La société Amtrust international underwriters oppose que les conditions d’application de la notion de l’enrichissement sans cause ne sont pas réunies.
La cour observe qu’il n’a pas été statué en première instance sur ce fondement subsidiaire.
Il sera rappelé que la notion d’enrichissement injustifié aussi appelé action « de in rem verso », n’est recevable que si le demandeur (appauvri) ne dispose pas d’une autre action pour faire valoir ses droits et que le caractère subsidiaire reconnu à cette action ne constitue pas une fin de non-recevoir au sens de l’article 122 du nouveau code de procédure civile, mais une condition inhérente à l’action et que cette action ne peut venir suppléer une autre action qui était ouverte au demandeur qui ne peut plus l’intenter par suite d’une irrecevabilité, d’une déchéance ou en raison de sa défaillance dans l’administration de la preuve.
Or en l’espèce la CELR disposait bien d’une action à l’encontre de la société Amtrust international underwriters à savoir la mise en 'uvre de l’assurance dommages ouvrage, laquelle a été seulement considérée comme irrecevable les conditions légales de son application à savoir une déclaration de sinistre régulière et une mise en demeure des constructeurs n’étant pas réunies.

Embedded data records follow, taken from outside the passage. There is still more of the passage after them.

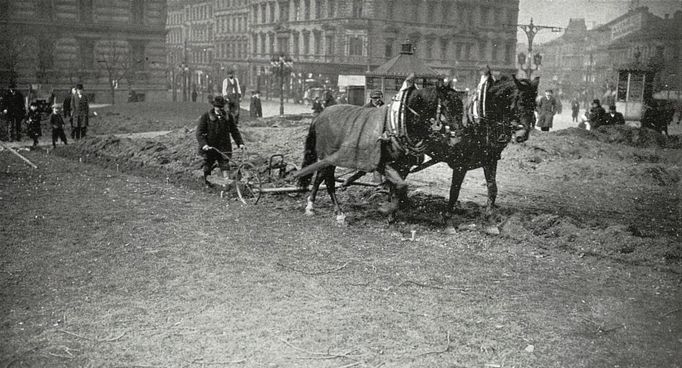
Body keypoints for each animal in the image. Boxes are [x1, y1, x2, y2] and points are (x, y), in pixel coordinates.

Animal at [292, 82, 462, 223]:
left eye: (461, 105)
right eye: (448, 105)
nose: (458, 137)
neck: (399, 122)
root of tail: (320, 115)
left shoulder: (403, 166)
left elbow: (397, 188)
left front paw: (392, 213)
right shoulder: (383, 164)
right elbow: (401, 186)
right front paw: (386, 209)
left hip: (327, 159)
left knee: (319, 176)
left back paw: (311, 206)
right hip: (329, 156)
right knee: (328, 180)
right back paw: (338, 212)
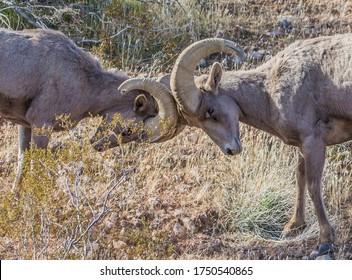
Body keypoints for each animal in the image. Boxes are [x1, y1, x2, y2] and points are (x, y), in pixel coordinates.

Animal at [0, 28, 177, 189]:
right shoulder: (42, 125)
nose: (97, 146)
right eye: (128, 130)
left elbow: (22, 166)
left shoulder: (26, 125)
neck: (87, 84)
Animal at [120, 34, 352, 260]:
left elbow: (313, 186)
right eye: (196, 123)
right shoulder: (302, 147)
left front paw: (324, 243)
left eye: (211, 110)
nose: (231, 150)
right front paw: (293, 227)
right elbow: (300, 179)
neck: (269, 93)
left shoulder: (313, 142)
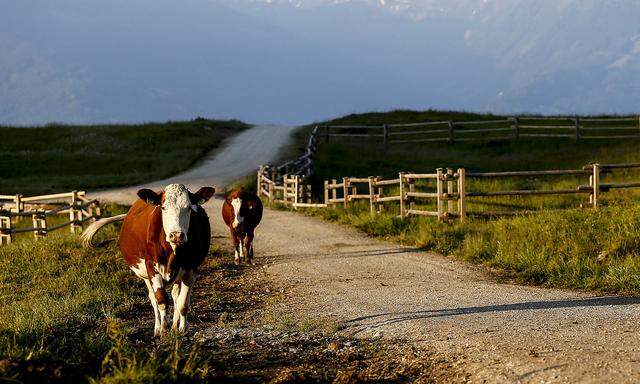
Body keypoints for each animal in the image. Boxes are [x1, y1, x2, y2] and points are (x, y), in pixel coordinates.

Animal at [80, 184, 212, 336]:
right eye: (163, 207)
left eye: (189, 207)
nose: (176, 235)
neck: (173, 251)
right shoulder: (151, 267)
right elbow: (161, 300)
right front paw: (163, 330)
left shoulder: (191, 269)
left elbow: (183, 303)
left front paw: (182, 329)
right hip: (144, 275)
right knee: (153, 299)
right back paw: (158, 327)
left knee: (176, 296)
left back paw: (174, 325)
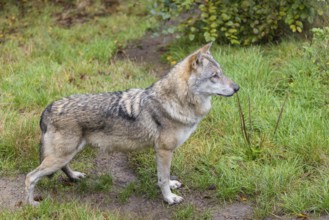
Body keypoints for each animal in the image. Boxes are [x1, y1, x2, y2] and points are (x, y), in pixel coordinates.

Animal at [23, 43, 238, 206]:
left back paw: (75, 177)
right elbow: (162, 178)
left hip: (70, 152)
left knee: (63, 168)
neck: (177, 100)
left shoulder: (163, 152)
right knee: (30, 177)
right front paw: (169, 198)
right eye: (214, 76)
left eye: (222, 73)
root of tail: (48, 108)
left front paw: (172, 186)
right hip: (61, 155)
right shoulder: (164, 151)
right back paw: (31, 204)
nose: (237, 88)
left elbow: (164, 177)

Par conséquent il convient de dire que les conditions de mise en 'uvre de l’enrichissement injustifiées ne sont pas réunies et de débouter la CELR de sa demande d’indemnisation à ce titre.
Sur les demandes accessoires :
La décision entreprise sera par ailleurs confirmée en ses dispositions au titre des frais irrépétibles et des dépens.

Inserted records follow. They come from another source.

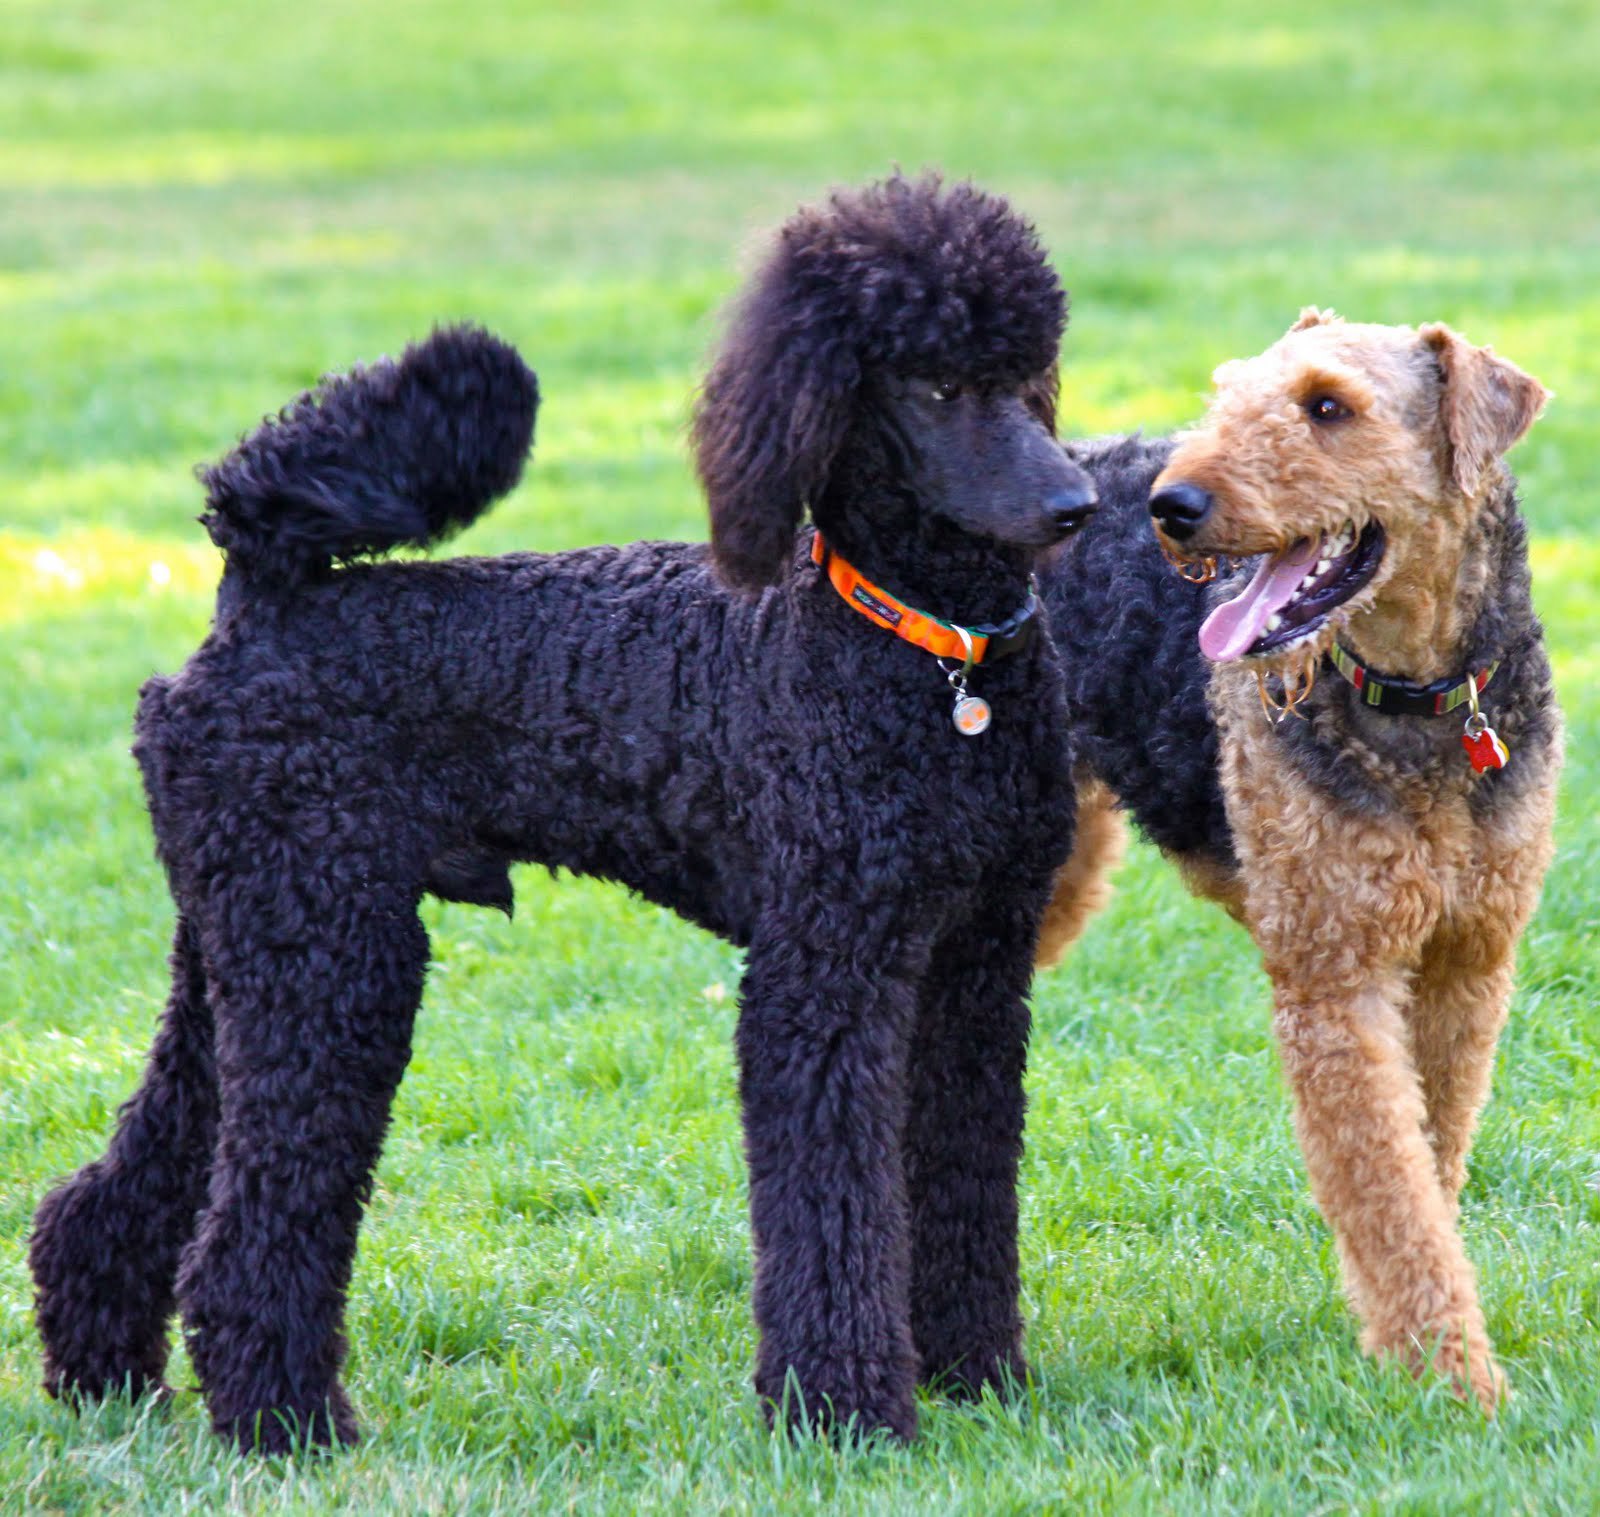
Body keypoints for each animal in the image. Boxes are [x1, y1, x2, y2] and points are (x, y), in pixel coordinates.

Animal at [1039, 309, 1560, 1412]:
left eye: (1329, 405)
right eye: (1227, 392)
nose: (1173, 507)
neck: (1418, 700)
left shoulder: (1463, 964)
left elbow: (1427, 1164)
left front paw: (1419, 1354)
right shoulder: (1335, 977)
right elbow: (1388, 1184)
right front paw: (1455, 1379)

En outre la Caisse d’épargne et de prévoyance du Languedoc Roussillon succombant en son appel sera condamnée à payer à la société Amtrust international underwriters la somme de 5 000 euros au titre de l’article 700 du code de procédure civile et aux entiers dépens de la procédure d’appel.
PAR CES MOTIFS :
La cour statuant par arrêt réputé contradictoire et rendu par mise à disposition au greffe,
Confirme le jugement rendu le 17 janvier 2023 par le tribunal judiciaire d’Avignon,
Y ajoutant,
Déboute la Caisse d’épargne et de prévoyance du Languedoc Roussillon de sa demande d’indemnisation au titre de l’enrichissement injustifié,
Condamne la Caisse d’épargne et de prévoyance du Languedoc Roussillon à payer à la société Amtrust international underwriters la somme de 5 000 euros au titre de l’article 700 du code de procédure civile,
Condamne la Caisse d’épargne et de prévoyance du Languedoc Roussillon aux entiers dépens de la procédure d’appel.
Arrêt signé par la présidente et par la greffière.